La escultura de Hércules y el sondeo arqueológico
Descubren en el centro de Ibiza una talla de Hércules sumergida durante 1.700 años
Junto a la escultura se han recuperado otros restos orgánicos de notable interés
Una escultura de madera con más de 1.700 años de antigüedad que representa al héroe clásico Hércules ha sido descubierta en un sorprendente estado de conservación durante una excavación arqueológica en pleno centro urbano de Ibiza.
La pieza, de estilo grecorromano y datada provisionalmente en el siglo III d. C., ha sido hallada sumergida en el nivel freático del subsuelo, un entorno que ha favorecido la conservación de materiales orgánicos que rara vez sobreviven al paso del tiempo.
El hallazgo se produjo en un solar ubicado en la avenida Isidor Macabich, donde el Instituto Balear de la Vivienda (Ibavi) proyecta levantar un edificio de 60 viviendas sociales con dos plantas subterráneas.
Imagen de la talla de madera de Hércules hallada en Ibiza
La necesidad de excavar hasta los siete metros de profundidad ha motivado la intervención arqueológica, en la que colaboran los arqueólogos Glenda Graziani y Juan José Marí Casanova.
Fue a unos dos metros bajo tierra, dentro de uno de los antiguos pozos reconvertidos en vertedero, donde apareció la talla de Hércules, una figura de 30 centímetros de altura tallada con notable precisión.
Junto a la escultura se han recuperado otros restos orgánicos de notable interés, como una suela de cuero, múltiples fragmentos de madera, semillas, higos y una granada aplastada.
Según ha explicado Graziani, la clave de su conservación ha sido el entorno húmedo y anóxico del subsuelo, cuya temperatura y humedad constantes han evitado el deterioro habitual de este tipo de materiales.
«Hemos encontrado restos que normalmente se pierden en el curso del tiempo, pero que en estas condiciones se han conservado», ha señalado la arqueóloga, que califica el hallazgo como «extraordinario».
Actualmente, la escultura de Hércules se encuentra en el laboratorio del Museo Arqueológico de Ibiza y Formentera (MAEF), donde está siendo sometida a procesos de limpieza y conservación.

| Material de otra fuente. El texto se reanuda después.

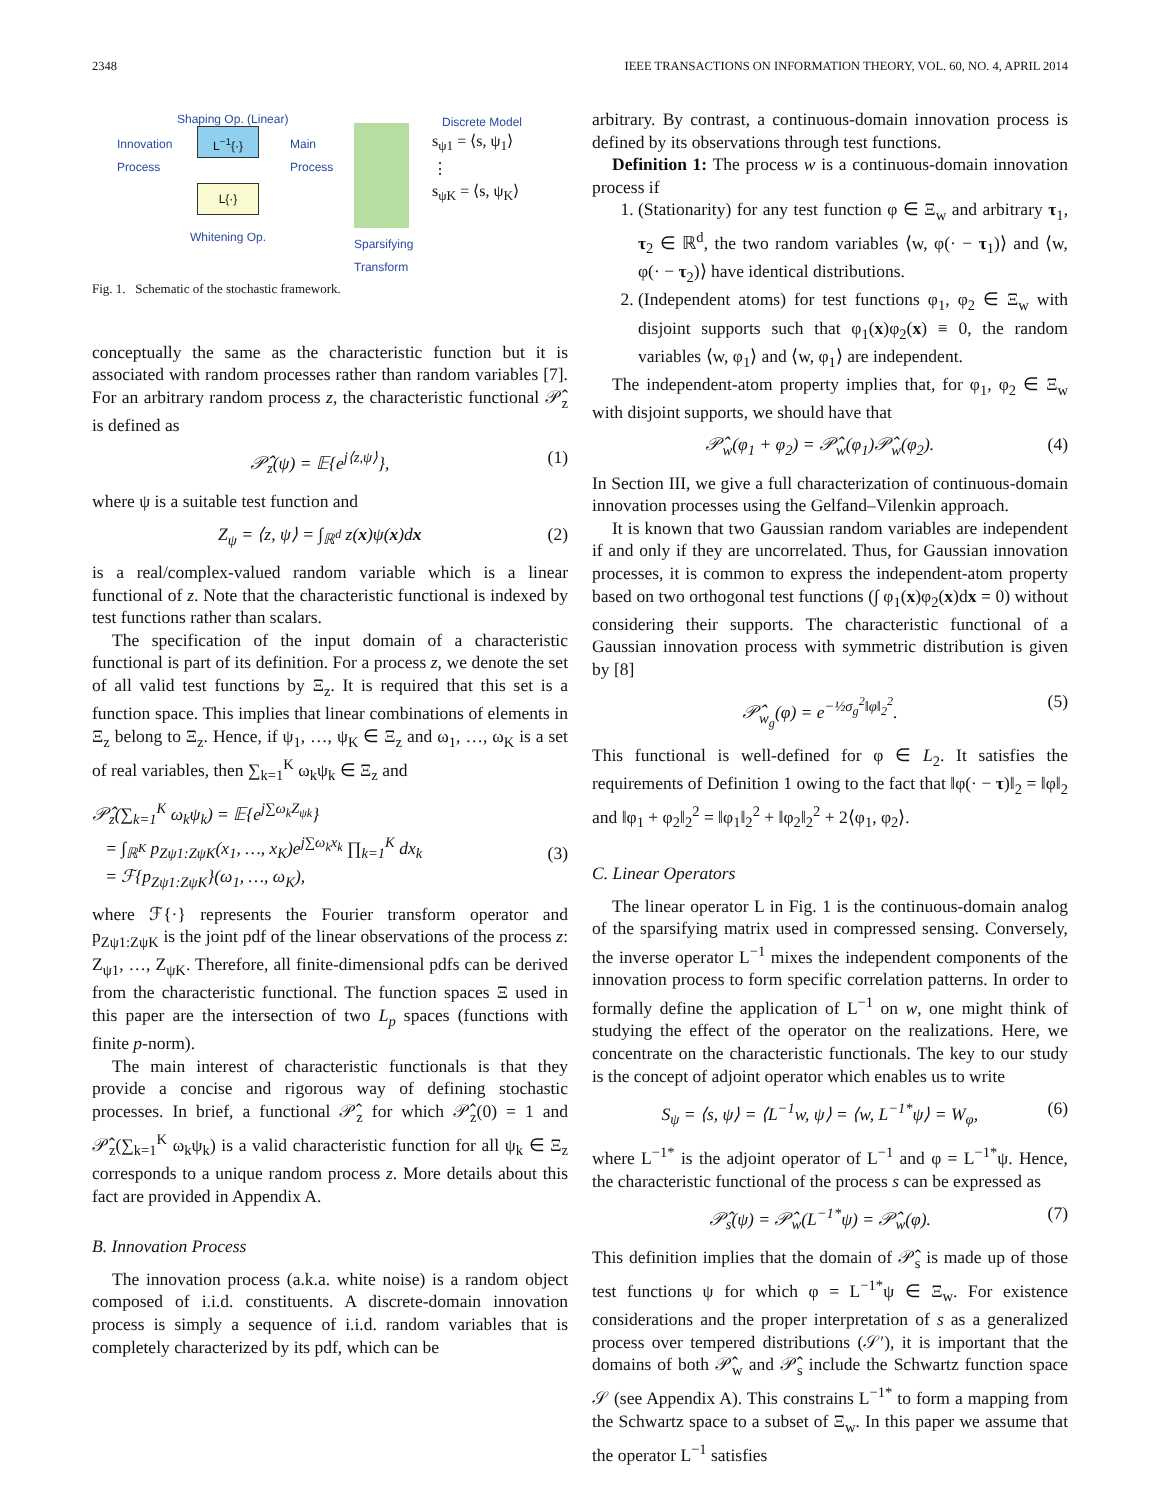2348 IEEE TRANSACTIONS ON INFORMATION THEORY, VOL. 60, NO. 4, APRIL 2014
Shaping Op. (Linear)
Innovation
Process
L<sup>−1</sup>{·}
L{·}
Main
Process
Discrete Model
s<sub>ψ1</sub> = ⟨s, ψ<sub>1</sub>⟩
⋮
s<sub>ψK</sub> = ⟨s, ψ<sub>K</sub>⟩
Whitening Op.
Sparsifying
Transform
Fig. 1. Schematic of the stochastic framework.
conceptually the same as the characteristic function but it is associated with random processes rather than random variables [7]. For an arbitrary random process z, the characteristic functional 𝒫̂<sub>z</sub> is defined as
𝒫̂<sub>z</sub>(ψ) = 𝔼{e<sup>j⟨z,ψ⟩</sup>}, (1)
where ψ is a suitable test function and
Z<sub>ψ</sub> = ⟨z, ψ⟩ = ∫<sub>ℝ<sup>d</sup></sub> z(x)ψ(x)dx (2)
is a real/complex-valued random variable which is a linear functional of z. Note that the characteristic functional is indexed by test functions rather than scalars.
The specification of the input domain of a characteristic functional is part of its definition. For a process z, we denote the set of all valid test functions by Ξ<sub>z</sub>. It is required that this set is a function space. This implies that linear combinations of elements in Ξ<sub>z</sub> belong to Ξ<sub>z</sub>. Hence, if ψ<sub>1</sub>, …, ψ<sub>K</sub> ∈ Ξ<sub>z</sub> and ω<sub>1</sub>, …, ω<sub>K</sub> is a set of real variables, then ∑<sub>k=1</sub><sup>K</sup> ω<sub>k</sub>ψ<sub>k</sub> ∈ Ξ<sub>z</sub> and
𝒫̂<sub>z</sub>(∑<sub>k=1</sub><sup>K</sup> ω<sub>k</sub>ψ<sub>k</sub>) = 𝔼{e<sup>j∑ω<sub>k</sub>Z<sub>ψk</sub></sup>}
= ∫<sub>ℝ<sup>K</sup></sub> p<sub>Zψ1:ZψK</sub>(x<sub>1</sub>, …, x<sub>K</sub>)e<sup>j∑ω<sub>k</sub>x<sub>k</sub></sup> ∏<sub>k=1</sub><sup>K</sup> dx<sub>k</sub>
= ℱ{p<sub>Zψ1:ZψK</sub>}(ω<sub>1</sub>, …, ω<sub>K</sub>),
(3)
where ℱ{·} represents the Fourier transform operator and p<sub>Zψ1:ZψK</sub> is the joint pdf of the linear observations of the process z: Z<sub>ψ1</sub>, …, Z<sub>ψK</sub>. Therefore, all finite-dimensional pdfs can be derived from the characteristic functional. The function spaces Ξ used in this paper are the intersection of two L<sub>p</sub> spaces (functions with finite p-norm).
The main interest of characteristic functionals is that they provide a concise and rigorous way of defining stochastic processes. In brief, a functional 𝒫̂<sub>z</sub> for which 𝒫̂<sub>z</sub>(0) = 1 and 𝒫̂<sub>z</sub>(∑<sub>k=1</sub><sup>K</sup> ω<sub>k</sub>ψ<sub>k</sub>) is a valid characteristic function for all ψ<sub>k</sub> ∈ Ξ<sub>z</sub> corresponds to a unique random process z. More details about this fact are provided in Appendix A.
B. Innovation Process
The innovation process (a.k.a. white noise) is a random object composed of i.i.d. constituents. A discrete-domain innovation process is simply a sequence of i.i.d. random variables that is completely characterized by its pdf, which can be
arbitrary. By contrast, a continuous-domain innovation process is defined by its observations through test functions.
Definition 1: The process w is a continuous-domain innovation process if
1. (Stationarity) for any test function φ ∈ Ξ<sub>w</sub> and arbitrary τ<sub>1</sub>, τ<sub>2</sub> ∈ ℝ<sup>d</sup>, the two random variables ⟨w, φ(· − τ<sub>1</sub>)⟩ and ⟨w, φ(· − τ<sub>2</sub>)⟩ have identical distributions.
2. (Independent atoms) for test functions φ<sub>1</sub>, φ<sub>2</sub> ∈ Ξ<sub>w</sub> with disjoint supports such that φ<sub>1</sub>(x)φ<sub>2</sub>(x) ≡ 0, the random variables ⟨w, φ<sub>1</sub>⟩ and ⟨w, φ<sub>1</sub>⟩ are independent.
The independent-atom property implies that, for φ<sub>1</sub>, φ<sub>2</sub> ∈ Ξ<sub>w</sub> with disjoint supports, we should have that
𝒫̂<sub>w</sub>(φ<sub>1</sub> + φ<sub>2</sub>) = 𝒫̂<sub>w</sub>(φ<sub>1</sub>)𝒫̂<sub>w</sub>(φ<sub>2</sub>). (4)
In Section III, we give a full characterization of continuous-domain innovation processes using the Gelfand–Vilenkin approach.
It is known that two Gaussian random variables are independent if and only if they are uncorrelated. Thus, for Gaussian innovation processes, it is common to express the independent-atom property based on two orthogonal test functions (∫ φ<sub>1</sub>(x)φ<sub>2</sub>(x)dx = 0) without considering their supports. The characteristic functional of a Gaussian innovation process with symmetric distribution is given by [8]
𝒫̂<sub>w<sub>g</sub></sub>(φ) = e<sup>−½σ<sub>g</sub><sup>2</sup>‖φ‖<sub>2</sub><sup>2</sup></sup>. (5)
This functional is well-defined for φ ∈ L<sub>2</sub>. It satisfies the requirements of Definition 1 owing to the fact that ‖φ(· − τ)‖<sub>2</sub> = ‖φ‖<sub>2</sub> and ‖φ<sub>1</sub> + φ<sub>2</sub>‖<sub>2</sub><sup>2</sup> = ‖φ<sub>1</sub>‖<sub>2</sub><sup>2</sup> + ‖φ<sub>2</sub>‖<sub>2</sub><sup>2</sup> + 2⟨φ<sub>1</sub>, φ<sub>2</sub>⟩.
C. Linear Operators
The linear operator L in Fig. 1 is the continuous-domain analog of the sparsifying matrix used in compressed sensing. Conversely, the inverse operator L<sup>−1</sup> mixes the independent components of the innovation process to form specific correlation patterns. In order to formally define the application of L<sup>−1</sup> on w, one might think of studying the effect of the operator on the realizations. Here, we concentrate on the characteristic functionals. The key to our study is the concept of adjoint operator which enables us to write
S<sub>ψ</sub> = ⟨s, ψ⟩ = ⟨L<sup>−1</sup>w, ψ⟩ = ⟨w, L<sup>−1*</sup>ψ⟩ = W<sub>φ</sub>, (6)
where L<sup>−1*</sup> is the adjoint operator of L<sup>−1</sup> and φ = L<sup>−1*</sup>ψ. Hence, the characteristic functional of the process s can be expressed as
𝒫̂<sub>s</sub>(ψ) = 𝒫̂<sub>w</sub>(L<sup>−1*</sup>ψ) = 𝒫̂<sub>w</sub>(φ). (7)
This definition implies that the domain of 𝒫̂<sub>s</sub> is made up of those test functions ψ for which φ = L<sup>−1*</sup>ψ ∈ Ξ<sub>w</sub>. For existence considerations and the proper interpretation of s as a generalized process over tempered distributions (𝒮′), it is important that the domains of both 𝒫̂<sub>w</sub> and 𝒫̂<sub>s</sub> include the Schwartz function space 𝒮 (see Appendix A). This constrains L<sup>−1*</sup> to form a mapping from the Schwartz space to a subset of Ξ<sub>w</sub>. In this paper we assume that the operator L<sup>−1</sup> satisfies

Aunque la investigación aún se encuentra en fase preliminar, los indicios apuntan a que el área excavada podría haber sido una zona habitacional romana, cuya función concreta todavía se desconoce, y en la que también se documentan niveles de ocupación posteriores, correspondientes al periodo islámico medieval.
Los materiales recuperados, en particular las semillas de la fase andalusí, están siendo integrados en el proyecto internacional ‘Meedfreenrev’, que busca revisar el impacto de la Revolución Verde en el Mediterráneo occidental durante la Edad Media.
Esta iniciativa cuenta con la participación de varias universidades —entre ellas, las de Barcelona, Granada, Reading y York— y recibe financiación del Consejo Europeo de Investigación a través del programa Horizon.
En paralelo, el análisis de las maderas y semillas romanas forma parte del proyecto 'Framing the impact of socio-economical changes on medieval Mediterranean Agriculture', coordinado por el investigador J. Ros del Instituto de Estudios del Mediterráneo Antiguo (ISEMA).
Este descubrimiento no solo enriquece el conocimiento sobre la presencia romana en Ibiza, sino que, gracias a las excepcionales condiciones de conservación, permite acceder a una información arqueológica poco habitual en contextos mediterráneos. Todo ello en un entorno urbano moderno, donde la arqueología continúa revelando capas insospechadas de la historia insular.